Jennifer UribeCore Member

Jennifer Uribe is a blackqueerdominicanfirstgenerationPhDstudent in the Department of Sociology at the University of California, Los Angeles (Tovaangar Lands). They are from Highbridge, the Bronx, New York (Wappinger and Lenape Lands). Prior to graduate school she was a qualitative and operations research assistant at MDRC, a social policy organization, and a focus group moderator and analyst at PerryUndem, a public opinion firm.

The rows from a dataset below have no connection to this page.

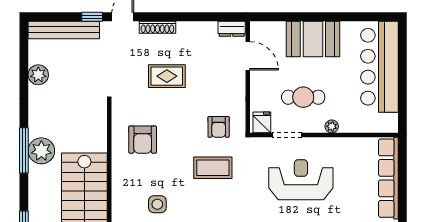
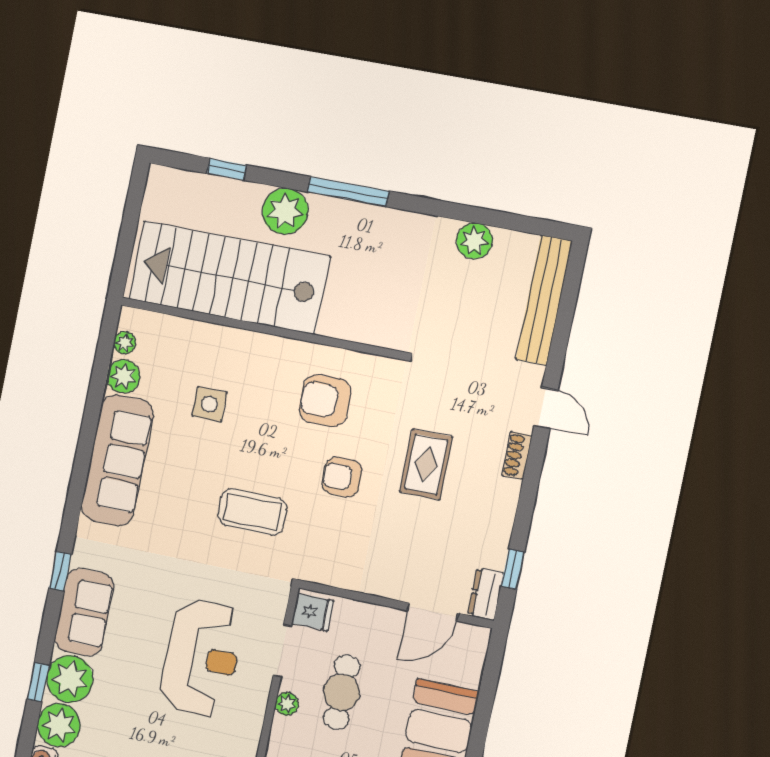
window: (92, 17) -> (513, 569), moved
shoe rack: (157, 27) -> (517, 456), width x0.70
plant: (332, 126) -> (287, 704), moved
armchair: (219, 127) -> (342, 477), moved
plant: (41, 151) -> (285, 211), moved
coffee table: (213, 168) -> (252, 512), turned 90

Their research is concerned with the living conditions of Black girls who are trans, cis, non-binary, womxn, and femmes across the Black diaspora. Their current project is still being narrowed down, however mostly lies in the discourses surrounding Afro-Latinidad specifically Dominican nationalism, the history of domesticity in the Dominican Republic and the United States, femicides, urban place making, and social policy formed against low income communities in New York. She is starting to engage the history of public housing en las Americas and speculative fiction.

Two Black feminist books that have deeply impacted their thinking and study are Terrion Williamson’s Scandalize my Name: Black Feminist Practice and The Making of Black Social Life and Marisa Fuentes’s Dispossessed Lives: Enslaved Women, Violence, and the Archive. In their free time they are employed as a Student Educator at the Hammer Museum.